Investigation of SUMOylation as a post-translational protein modification affecting chromatin dynamics and cellular stress responses.
Enrichment analyses to identify disrupted molecular pathways and transcriptional regulatory networks.
Functional modulation of gene expression through RNA interference (RNAi) using small interfering RNAs (siRNAs) to silence target genes involved in key neurodegenerative mechanisms.

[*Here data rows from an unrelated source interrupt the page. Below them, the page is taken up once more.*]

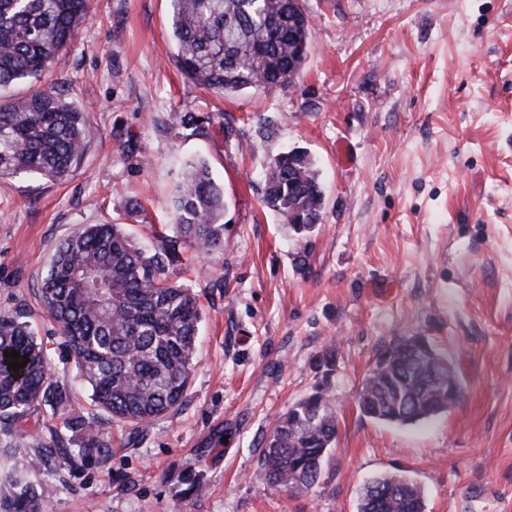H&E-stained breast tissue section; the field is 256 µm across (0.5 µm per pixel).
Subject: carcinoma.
I'll return each instance as SVG.
<instances>
[{
	"instance_id": "carcinoma-1",
	"label": "carcinoma",
	"mask_w": 512,
	"mask_h": 512,
	"mask_svg": "<svg viewBox=\"0 0 512 512\" xmlns=\"http://www.w3.org/2000/svg\"><path fill=\"white\" fill-rule=\"evenodd\" d=\"M176 64L197 85L234 95L289 87L309 53L310 21L295 0H170ZM91 17V0H0V87L40 81L77 30ZM86 113L64 94L31 88L0 102V179L19 172L61 181L86 149ZM264 204L296 234L320 220L323 191L313 163L297 150L277 155L263 172ZM224 192L204 160L186 164L179 185L173 235L152 248L121 224H87L60 244L39 289V303L92 390L99 410L137 433L179 408L195 367L201 309L196 294L167 271L191 249L224 246ZM30 362L15 372L4 351ZM428 341L401 336L362 382L360 412L378 422L411 426L448 411L462 384L448 395V372ZM69 392L53 379L48 356L26 315L0 318V434L14 460L13 496L0 512H40L52 491L23 478L17 455L28 418L43 405L59 409ZM65 426L78 447L52 440L45 463H74L108 447L96 422L70 415ZM336 413L316 391L288 408L264 440L260 467L269 484L297 495L318 485L336 443ZM359 512H423L421 488L401 474L368 483Z\"/></svg>"
}]
</instances>
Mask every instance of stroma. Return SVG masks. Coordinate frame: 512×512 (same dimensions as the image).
Instances as JSON below:
<instances>
[{
    "instance_id": "stroma-1",
    "label": "stroma",
    "mask_w": 512,
    "mask_h": 512,
    "mask_svg": "<svg viewBox=\"0 0 512 512\" xmlns=\"http://www.w3.org/2000/svg\"><path fill=\"white\" fill-rule=\"evenodd\" d=\"M302 4L309 55L283 90L224 96L187 79L169 0H93L42 79L87 112V148L64 181L0 180V318L28 314L71 409L109 443L46 472L44 436L74 438L68 411L37 412L24 478L54 483L44 512H357L363 487L395 472L418 483L425 512H512V0ZM293 149L325 195L301 242L263 203V169ZM198 156L224 189L226 228L208 277L190 254L169 272L202 308L196 367L183 404L133 434L94 406L38 290L82 225L122 224L152 247ZM407 334L448 356L463 395L404 427L364 416L357 399ZM319 389L335 449L320 484L291 496L265 478L263 439Z\"/></svg>"
}]
</instances>
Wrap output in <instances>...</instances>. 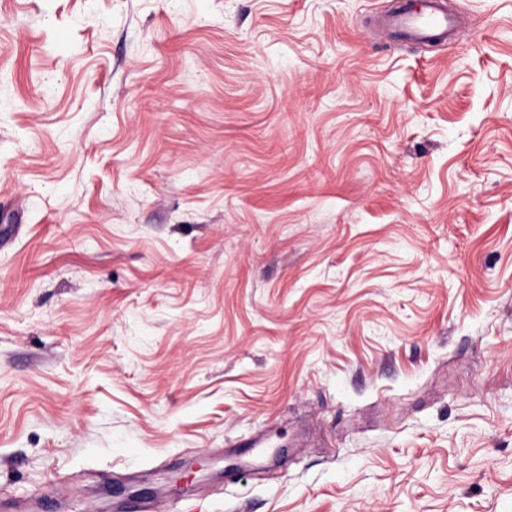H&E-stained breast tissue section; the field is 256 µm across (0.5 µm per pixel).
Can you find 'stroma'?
Returning <instances> with one entry per match:
<instances>
[{"label":"stroma","instance_id":"35a3bbf8","mask_svg":"<svg viewBox=\"0 0 512 512\" xmlns=\"http://www.w3.org/2000/svg\"><path fill=\"white\" fill-rule=\"evenodd\" d=\"M0 0V497L512 512V0ZM387 24L409 42L440 44L457 34L455 18L436 0H423L419 8L397 11Z\"/></svg>","mask_w":512,"mask_h":512}]
</instances>
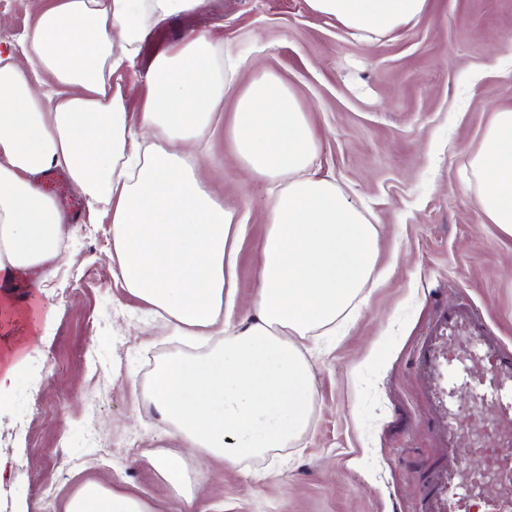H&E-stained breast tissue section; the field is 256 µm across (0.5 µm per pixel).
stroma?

Blood–Brain Barrier (BBB) Integrity and Permeability Assessment:

In vitro evaluation using a tri-cellular co-culture model comprising human brain microvascular endothelial cells, astrocytes, and neurons.
Measurement of paracellular permeability using model compounds and calculation of the apparent permeability coefficient (Papp).

Biochemical Analyses:

Cell Death Mechanisms:

Apoptosis:

- Determination of caspase-3, -8, and -9 activity using commercially available fluorometric and luminescent assay kits (e.g., Caspase-Glo®, Apo-ONE®).
- Detection of DNA fragmentation by TUNEL assay.
- Quantification of phosphatidylserine externalization using Annexin V conjugates in flow cytometry.
- Measurement of mitochondrial membrane potential (ΔΨm) using fluorogenic dyes such as JC-1 or TMRE.
- Morphological assessment of apoptotic features (chromatin condensation, nuclear fragmentation, cytoplasmic blebbing) using fluorescence microscopy (e.g., Hoechst 33342).
- Gene and protein expression analysis of key pro-apoptotic and anti-apoptotic regulators (e.g., BAX, BCL-2, p53, cytochrome c).

Autophagy:

- Use of commercial kits (e.g., Autophagy Assay Kit, CYTO-ID® Autophagy Detection Kit) to quantify autophagic flux and visualize autophagosomes in live cells.
- Expression analysis of autophagy-related genes using qPCR, Western blot, and immunocytochemistry.

Oxidative Stress:

- Quantitative determination of reactive oxygen species (ROS), enzymatic activity of antioxidants (e.g., SOD, catalase, glutathione peroxidase), and levels of reduced and oxidized glutathione (GSH/GSSG).
- Analysis of oxidative stress-related genes and proteins by qPCR and Western blot.

Ferroptosis:

- Assessment of GPX4 activity, intracellular ferrous iron (Fe²⁺) content, lipid peroxidation, and expression of ferroptosis-regulating genes.

Necrosis and Necroptosis:

- Evaluation of lactate dehydrogenase (LDH) release as a marker of membrane disruption.
- Analysis of RIPK1 and RIPK3 gen and protein levels, key mediators of programmed necrosis (necroptosis).